The first joint and survivorship provision was added to the Civil Service Retirement Act by P.L. 76-263, 53 Stat. 1200, effective January 1, 1940. In reporting on the proposed amendment (S. 281), the Senate Committee on Civil Service explained the relevant section 3 as adding “a provision to the existing law permitting an employee to select one of two joint-survivorship annuity plans . . . ” 2 The House Civil Service *752Committee made similar comments in its Report on S. 281.3 The Conference Committee of the two Houses agreed upon the following language which was enacted as Sec. 2(d) of P.L. 76-263:

“(d) Any employee retiring under the provisions of section 1 of this Act may at the time of his retirement elect to receive in lieu of the life annuity described herein a reduced annuity payable to him during his life, and an annuity after his death payable to his beneficiary, duly designated in writing and filed with the Civil Service Commission at the time of his retirement, during the life of such beneficiary (a) equal to or (b) 50 per centum of such reduced annuity and upon the death of such surviving beneficiary all payments shall cease and no further annuity shall be due or payable. The amounts of the two annuities shall be such that their combined actuarial value on the date of retirement as determined by the Civil Service Commission shall be the same as the actuarial value of the single life increased annuity with forfeiture provided by this section: Provided, That no election in lieu of the life annuity provided herein shall become effective in case an employee dies within thirty days after the effective date of retirement, and in the event of such death within this period, such death shall be considered as a death in active service.”

Between 1940 and the time of Mrs. Valdez’s retirement in 1971, Congress made several amendments to the above provision. Each time the legislative history shows that it was described as “a joint and survivorship annuity.” The first of these amendments was contained in Sec. 4(b) of P.L. 80-426, 62 Stat. 48, effective April 1, 1948. It limited the option of a married person’s joint sur-vivorship annuity to his spouse and to an amount equal to 50 percent of the reduced life annuity, with termination on the death or remarriage of the surviving spouse. A subsequent amendment in 1956 left the 1948 provision substantially the same except for dividing the annuity payment provision into two sections, Sec. 9(g) and Sec. 10 of P.L. 84-854, 70 Stat. 736, 752, effective October 1,1956. The annuity provision in existence at Mrs. Valdez’s retirement in 1971 and codified in 5 U.S.C.A. § 8339(i) and § 8341 was enacted in P.L. 87-793, 76 Stat. 832, 868, effective October 11, 1962. This last change consisted of an increase in the surviving spouse’s annuity payments from 50% to 55% of the basic joint annuity and a provision making the survivorship annuity automatic if the retiring married employee elected in writing not to receive the larger single life annuity and not to prevent the survivorship annuity from becoming effective.

■ **Extracted records**:
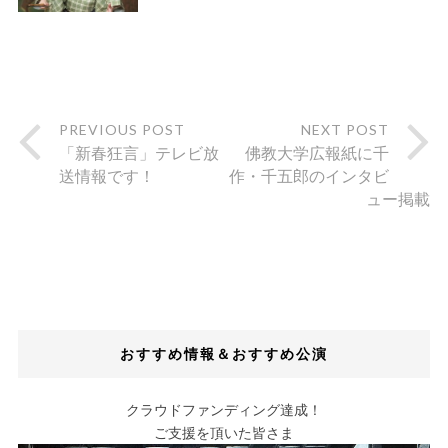
PREVIOUS POST
NEXT POST
「新春狂言」テレビ放
佛教大学広報紙に千
送情報です！
作・千五郎のインタビ
ュー掲載
おすすめ情報＆おすすめ公演
クラウドファンディング達成！
ご支援を頂いた皆さま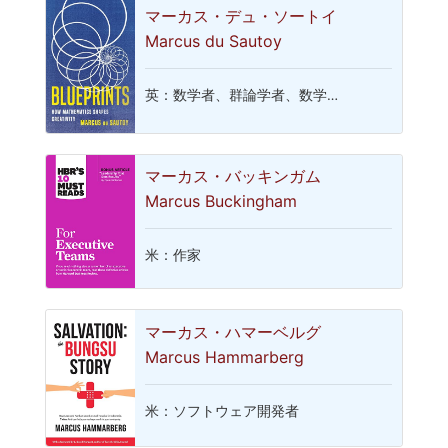
マーカス・デュ・ソートイ
Marcus du Sautoy
英：数学者、群論学者、数学…
マーカス・バッキンガム
Marcus Buckingham
米：作家
マーカス・ハマーベルグ
Marcus Hammarberg
米：ソフトウェア開発者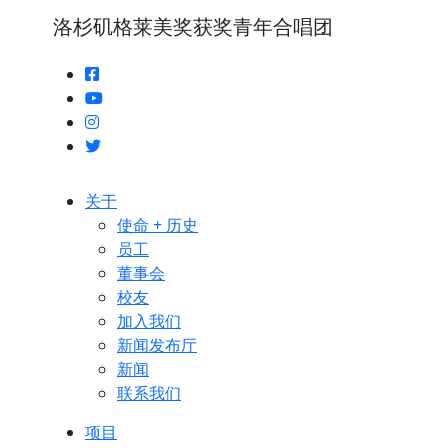
洛杉矶格莱美奖获奖青年合唱团
关于
使命 + 历史
员工
董事会
校友
加入我们
新闻发布厅
新闻
联系我们
项目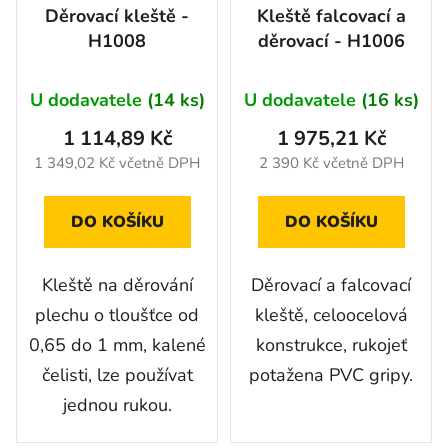
Děrovací kleště -
Kleště falcovací a
H1008
děrovací - H1006
U dodavatele
(14 ks)
U dodavatele
(16 ks)
1 114,89 Kč
1 975,21 Kč
1 349,02 Kč včetně DPH
2 390 Kč včetně DPH
DO KOŠÍKU
DO KOŠÍKU
Kleště na děrování
Děrovací a falcovací
plechu o tloušťce od
kleště, celoocelová
0,65 do 1 mm, kalené
konstrukce, rukojeť
čelisti, lze používat
potažena PVC gripy.
jednou rukou.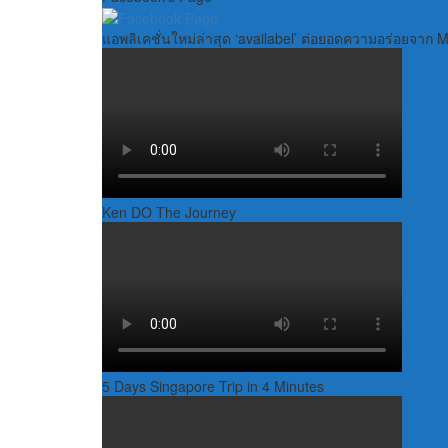
แอพลิเคชั่นใหม่ล่าสุด ‘availabel’ ต่อยอดความอร่อยจาก
Ken DO The Journey
5 Days Singapore Trip in 4 Minutes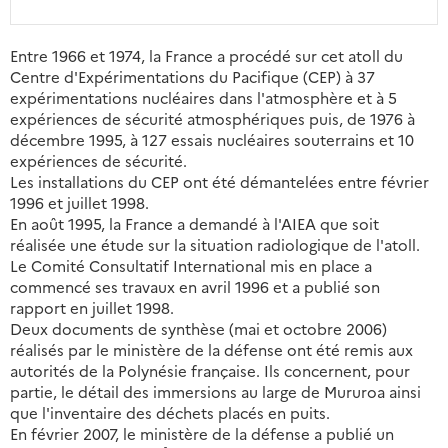
Entre 1966 et 1974, la France a procédé sur cet atoll du
Centre d'Expérimentations du Pacifique (CEP) à 37
expérimentations nucléaires dans l'atmosphère et à 5
expériences de sécurité atmosphériques puis, de 1976 à
décembre 1995, à 127 essais nucléaires souterrains et 10
expériences de sécurité.
Les installations du CEP ont été démantelées entre février
1996 et juillet 1998.
En août 1995, la France a demandé à l'AIEA que soit
réalisée une étude sur la situation radiologique de l'atoll.
Le Comité Consultatif International mis en place a
commencé ses travaux en avril 1996 et a publié son
rapport en juillet 1998.
Deux documents de synthèse (mai et octobre 2006)
réalisés par le ministère de la défense ont été remis aux
autorités de la Polynésie française. Ils concernent, pour
partie, le détail des immersions au large de Mururoa ainsi
que l'inventaire des déchets placés en puits.
En février 2007, le ministère de la défense a publié un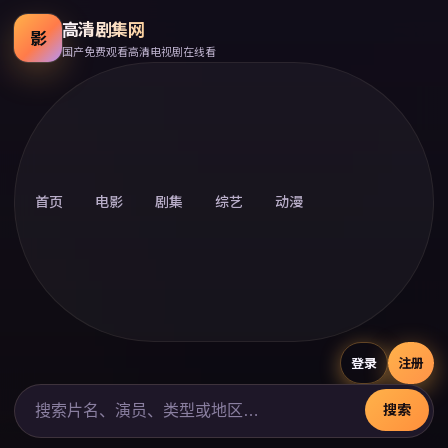
高清剧集网
影
国产免费观看高清电视剧在线看
首页
电影
剧集
综艺
动漫
登录
注册
搜索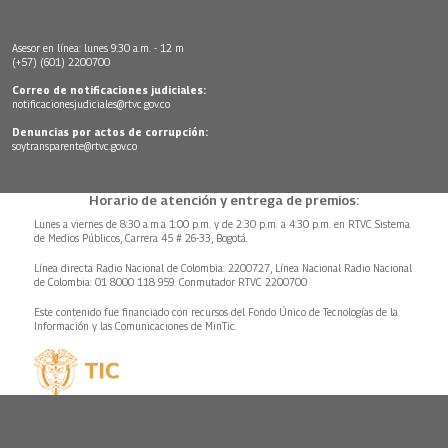
Asesor en línea: lunes 9:30 a.m. - 12 m
(+57) (601) 2200700
Correo de notificaciones judiciales:
notificacionesjudiciales@rtvc.gov.co
Denuncias por actos de corrupción:
soytransparente@rtvc.gov.co
Horario de atención y entrega de premios:
Lunes a viernes de 8:30 a.m.a 1:00 p.m. y de 2:30 p.m. a 4:30 p.m. en RTVC Sistema
de Medios Públicos, Carrera 45 # 26-33, Bogotá.
Línea directa Radio Nacional de Colombia: 2200727, Línea Nacional Radio Nacional
de Colombia: 01 8000 118 959. Conmutador RTVC 2200700
Este contenido fue financiado con recursos del Fondo Único de Tecnologías de la
Información y las Comunicaciones de MinTic.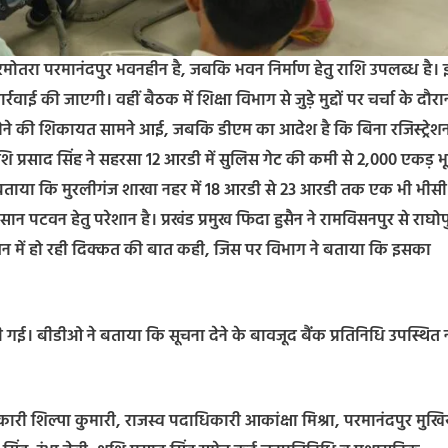
बरमोतरा परमानंदपुर भवनहीन है, जबकि भवन निर्माण हेतु राशि उपलब्ध है।
 की जाएगी। वहीं बैठक में शिक्षा विभाग से जुड़े मुद्दों पर चर्चा के दौरा
न लेने की शिकायत सामने आई, जबकि डीएम का आदेश है कि बिना रजिस्ट्रेश
 प्रसाद सिंह ने सहरसा 12 आरडी में सुलिस गेट की कमी से 2,000 एकड़ भ
ने बताया कि मुरलीगंज शाखा नहर में 18 आरडी से 23 आरडी तक एक भी भीसी म
न पटवन हेतु परेशान है। प्रखंड प्रमुख फिदा हुसैन ने रामविसनपुर से राघोप
 में हो रही दिक्कत की बात कही, जिस पर विभाग ने बताया कि इसका
ी गई। बीडीओ ने बताया कि सूचना देने के बावजूद बैंक प्रतिनिधि उपस्थित न
ारी शिल्पा कुमारी, राजस्व पदाधिकारी आकांक्षा मिश्रा, परमानंदपुर मुखि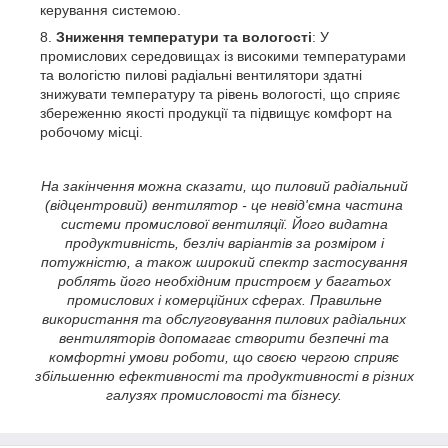
керування системою.
Зниження температури та вологості
: У
промислових середовищах із високими температурами
та вологістю пилові радіальні вентилятори здатні
знижувати температуру та рівень вологості, що сприяє
збереженню якості продукції та підвищує комфорт на
робочому місці.
На закінчення можна сказати, що пиловий радіальний
(відцентровий) вентилятор - це невід'ємна частина
системи промислової вентиляції. Його видатна
продуктивність, безліч варіантів за розміром і
потужністю, а також широкий спектр застосування
роблять його необхідним пристроєм у багатьох
промислових і комерційних сферах. Правильне
використання та обслуговування пилових радіальних
вентиляторів допомагає створити безпечні та
комфортні умови роботи, що своєю чергою сприяє
збільшенню ефективності та продуктивності в різних
галузях промисловості та бізнесу.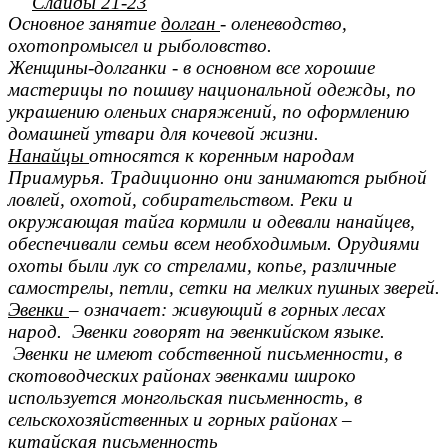
Слайды 21-23
Основное занятие
долган
- оленеводство,
охотопромысел и рыболовство.
Женщины-долганки - в основном все хорошие
мастерицы по пошиву национальной одежды, по
украшению оленьих снаряжений, по оформлению
домашней утвари для кочевой жизни.
Нанайцы
относятся к коренным народам
Приамурья. Традиционно они занимаются рыбной
ловлей, охотой, собирательством. Реки и
окружающая тайга кормили и одевали нанайцев,
обеспечивали семьи всем необходимым. Орудиями
охоты были лук со стрелами, копье, различные
самострелы, петли, сетки на мелких пушных зверей.
Эвенки
– означает: живующий в горных лесах
народ. Эвенки говорят на эвенкийском языке.
Эвенки не имеют собственной письменности, в
скотоводческих районах эвенками широко
используется монгольская письменность, в
сельскохозяйственных и горных районах –
китайская письменность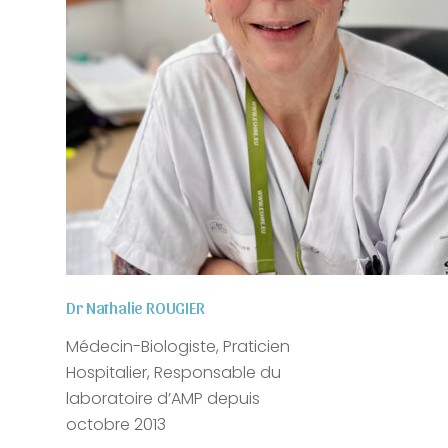
Dr Nathalie ROUGIER
Médecin-
Biologiste
,
Praticien
Hospitalier, Responsable du
laboratoire d’AMP depuis
octobre 2013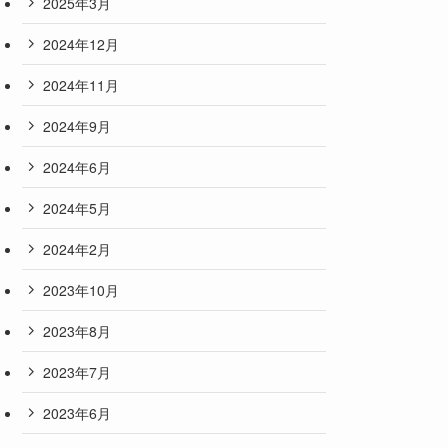
2025年3月
2024年12月
2024年11月
2024年9月
2024年6月
2024年5月
2024年2月
2023年10月
2023年8月
2023年7月
2023年6月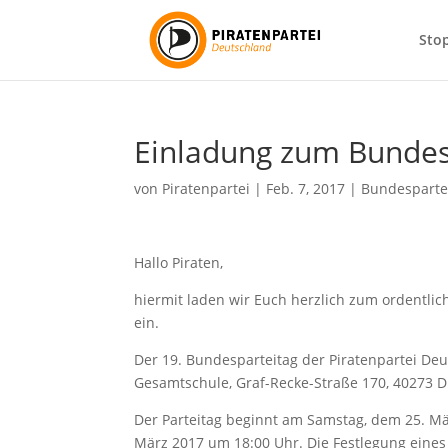
Sto
Einladung zum Bundes
von
Piratenpartei
|
Feb. 7, 2017
|
Bundesparte
Hallo Piraten,
hiermit laden wir Euch herzlich zum ordentli
ein.
Der 19. Bundesparteitag der Piratenpartei De
Gesamtschule, Graf-Recke-Straße 170, 40273 Dü
Der Parteitag beginnt am Samstag, dem 25. Mä
März 2017 um 18:00 Uhr. Die Festlegung eine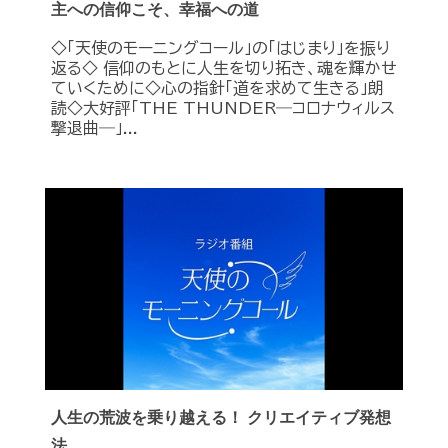
主への信仰こそ、幸福への道
◇「天使のモーニングコール」の「はじまり」を振り
返る◇ 信仰のもとに人生を切り拓き、魂を輝かせ
ていくために◇心の指針「道を求めて生きる」朗
読◇大好評「THE THUNDER―コロナウィルス
撃退曲―」...
人生の荒波を乗り越える！ クリエイティブ発想
法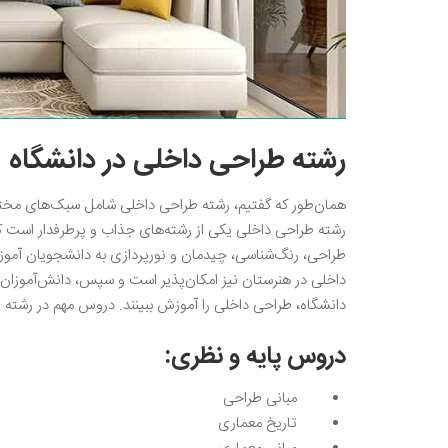
رشته طراحی داخلی در دانشگاه
همان‌طور که گفتیم، رشته طراحی داخلی شامل سبک‌های مختل
رشته طراحی داخلی یکی از رشته‌های جذاب و پرطرفدار است 
طراحی، رنگ‌شناسی، چیدمان و نورپردازی به دانشجویان آموزش
داخلی در هنرستان نیز امکان‌پذیر است و سپس، دانش‌آموزان و
دانشگاه، طراحی داخلی را آموزش ببینند. دروس مهم در رشته 
دروس پایه و نظری:
مبانی طراحی
تاریخ معماری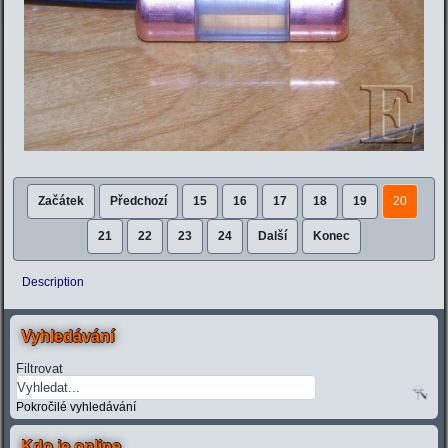
Začátek
Předchozí
15
16
17
18
19
20
21
22
23
24
Další
Konec
Description
Vyhledávání
Filtrovat
Pokročilé vyhledávání
Kdo je online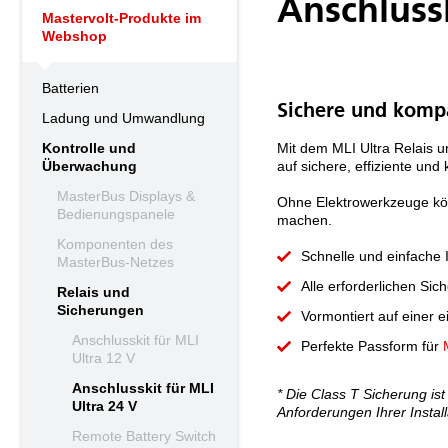
Anschlussk
Mastervolt-Produkte im
Webshop
Batterien
Sichere und kompa
Ladung und Umwandlung
Kontrolle und
Mit dem MLI Ultra Relais u
Überwachung
auf sichere, effiziente und
MasterBus Displays &
Ohne Elektrowerkzeuge könn
Bedienungspanele
machen.
Komponenten des
Schnelle und einfache I
MasterBus-Netzes
Alle erforderlichen Sich
Relais und
Sicherungen
Vormontiert auf einer 
Anschlusskit für MLI
Perfekte Passform für
Ultra 12 V
Anschlusskit für MLI
* Die Class T Sicherung ist
Ultra 24 V
Anforderungen Ihrer Install
Remote Battery Switch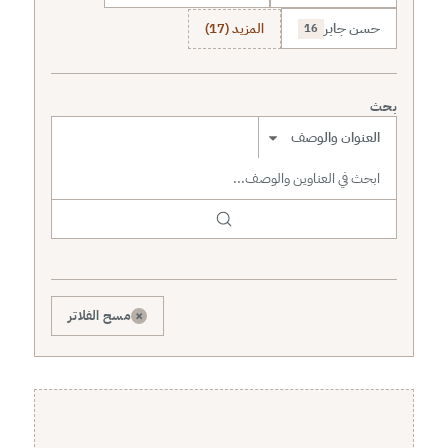
حسن جابر
المزيد (17)
16
بحث
نطاق البحث
×
مسح الفلاتر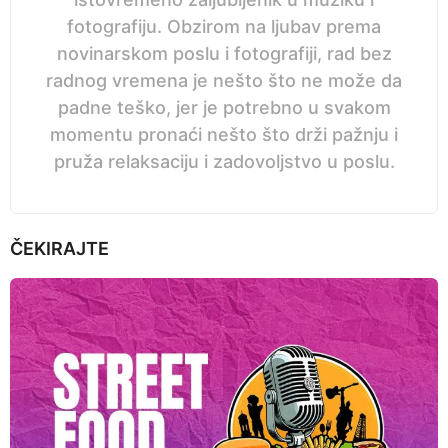
fotografiju. Obzirom na ljubav prema
novinarskom poslu i fotografiji, rad bez
radnog vremena je nešto što ne može da
padne teško, jer je potrebno u svakom
momentu pronaći nešto što drži pažnju i
pruža relaksaciju i zadovoljstvo u poslu.
ČEKIRAJTE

■ **Job**: List every public law number cited in the survivorship annuity passage. The entries have no connection to the survivorship annuity passage.

■ **Solution**:
P.L. 76-263
P.L. 80-426
P.L. 84-854
P.L. 87-793